The Lighting Control Innovation Award was created in 2011 as part of the Illuminating Engineering Society’s Illumination Awards program, which recognizes professionalism, ingenuity and originality in lighting design. LCA is proud to sponsor the Lighting Control Innovation Award, which recognizes projects that exemplify the effective use of lighting controls in nonresidential applications.
This month, we will explore the role that lighting controls play in enhancing the visitor experience via producing a sky illumination effect at the Forum Shops at Caesars in Las Vegas. Lighting design by Jim Holladay of PRG. Photography by Nick Mays. Lighting controls by Pharos.
The client required the illusion of natural outdoor lighting, while keeping the number of luminaires (and cost) to a minimum. The LED fixtures’ top and bottom portions are lensed and controlled separately, allowing for evenness and fewer fixtures.
The designers had to be careful not to cast shadows on the ceiling. The statues on the rooftops were lit from multiple angles to eliminate shadows.
The entire mall covers 636,000 square feet. Even so, designers were limited to two universes of DMX. Each universe has a maximum capacity of transmitting 512 individual channels. Additional control cables had to be run, in conduit for shielding, and all additional electrical work had to remain hidden. In one area with no existing conduit, wireless DMX was incorporated.

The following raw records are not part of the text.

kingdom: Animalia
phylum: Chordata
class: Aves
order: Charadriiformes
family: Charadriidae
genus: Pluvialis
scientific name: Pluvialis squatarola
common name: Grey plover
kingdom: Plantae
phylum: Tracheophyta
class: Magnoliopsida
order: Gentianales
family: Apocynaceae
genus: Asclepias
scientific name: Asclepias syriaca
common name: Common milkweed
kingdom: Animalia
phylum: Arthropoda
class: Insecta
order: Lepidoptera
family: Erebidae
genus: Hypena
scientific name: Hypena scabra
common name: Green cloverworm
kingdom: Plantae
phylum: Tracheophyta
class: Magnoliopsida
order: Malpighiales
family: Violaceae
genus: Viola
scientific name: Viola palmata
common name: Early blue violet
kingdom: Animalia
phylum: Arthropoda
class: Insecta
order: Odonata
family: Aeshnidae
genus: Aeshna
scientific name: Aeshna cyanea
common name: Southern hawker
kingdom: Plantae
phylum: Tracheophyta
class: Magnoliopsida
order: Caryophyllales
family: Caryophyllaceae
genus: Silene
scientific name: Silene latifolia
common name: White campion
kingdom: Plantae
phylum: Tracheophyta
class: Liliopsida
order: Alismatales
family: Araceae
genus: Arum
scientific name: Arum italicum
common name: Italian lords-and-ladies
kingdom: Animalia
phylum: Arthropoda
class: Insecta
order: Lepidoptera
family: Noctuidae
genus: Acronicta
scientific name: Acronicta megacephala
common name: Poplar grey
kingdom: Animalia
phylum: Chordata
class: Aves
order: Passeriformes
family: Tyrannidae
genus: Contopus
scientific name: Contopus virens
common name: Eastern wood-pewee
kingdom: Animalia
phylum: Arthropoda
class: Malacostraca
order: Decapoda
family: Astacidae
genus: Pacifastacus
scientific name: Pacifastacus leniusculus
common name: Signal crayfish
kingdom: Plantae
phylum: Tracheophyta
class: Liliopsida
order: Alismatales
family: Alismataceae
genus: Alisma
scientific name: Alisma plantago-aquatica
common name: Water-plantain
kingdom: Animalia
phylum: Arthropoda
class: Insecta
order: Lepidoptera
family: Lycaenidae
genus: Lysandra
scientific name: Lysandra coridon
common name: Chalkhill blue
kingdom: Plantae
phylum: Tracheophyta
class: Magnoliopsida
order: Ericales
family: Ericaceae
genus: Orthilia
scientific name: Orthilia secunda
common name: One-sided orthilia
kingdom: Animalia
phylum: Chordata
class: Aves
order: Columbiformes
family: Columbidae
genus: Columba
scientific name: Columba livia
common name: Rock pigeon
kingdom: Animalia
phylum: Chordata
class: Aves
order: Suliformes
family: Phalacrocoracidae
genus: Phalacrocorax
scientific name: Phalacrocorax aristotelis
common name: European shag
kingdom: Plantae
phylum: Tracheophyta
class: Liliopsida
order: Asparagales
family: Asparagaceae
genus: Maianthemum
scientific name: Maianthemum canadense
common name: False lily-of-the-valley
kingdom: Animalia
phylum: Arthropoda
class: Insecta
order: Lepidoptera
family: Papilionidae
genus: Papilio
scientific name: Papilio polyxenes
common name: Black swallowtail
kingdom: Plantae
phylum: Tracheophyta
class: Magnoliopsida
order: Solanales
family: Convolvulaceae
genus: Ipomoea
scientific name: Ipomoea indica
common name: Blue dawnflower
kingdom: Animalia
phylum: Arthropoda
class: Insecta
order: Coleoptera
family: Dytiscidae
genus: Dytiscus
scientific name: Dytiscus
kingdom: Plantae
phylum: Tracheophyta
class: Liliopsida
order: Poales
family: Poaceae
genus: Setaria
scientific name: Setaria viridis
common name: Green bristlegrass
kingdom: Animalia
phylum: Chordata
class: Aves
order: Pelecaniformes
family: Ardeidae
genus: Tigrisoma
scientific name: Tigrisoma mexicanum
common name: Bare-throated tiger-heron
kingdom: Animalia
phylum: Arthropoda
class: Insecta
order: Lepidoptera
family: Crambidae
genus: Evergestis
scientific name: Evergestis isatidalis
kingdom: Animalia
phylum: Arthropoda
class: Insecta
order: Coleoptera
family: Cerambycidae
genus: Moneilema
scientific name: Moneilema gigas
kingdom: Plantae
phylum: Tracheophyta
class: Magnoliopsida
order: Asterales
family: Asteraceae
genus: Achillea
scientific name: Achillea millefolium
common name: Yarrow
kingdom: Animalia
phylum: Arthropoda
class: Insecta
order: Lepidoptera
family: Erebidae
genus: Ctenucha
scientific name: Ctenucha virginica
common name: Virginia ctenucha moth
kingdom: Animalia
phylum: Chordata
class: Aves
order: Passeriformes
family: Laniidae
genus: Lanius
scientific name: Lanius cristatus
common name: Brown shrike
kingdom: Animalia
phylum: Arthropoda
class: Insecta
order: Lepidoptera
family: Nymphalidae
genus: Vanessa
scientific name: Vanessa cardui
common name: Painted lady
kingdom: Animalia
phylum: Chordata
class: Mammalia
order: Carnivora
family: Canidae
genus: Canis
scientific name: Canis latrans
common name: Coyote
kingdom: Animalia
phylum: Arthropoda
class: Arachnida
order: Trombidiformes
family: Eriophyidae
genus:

DMX was mapped so the base fixtures would have the same start addresses in both universes. 60% of the fixtures have the same address and can be plugged into either universe without re-addressing.
A wireless access point networked to the main controller is used to provide programming from the public areas. There are DMX to analog interfaces in nine areas, providing contractor control for the façade lighting.
Although exempt from the IECC codes, switching to LED fixtures presented a 30% energy savings.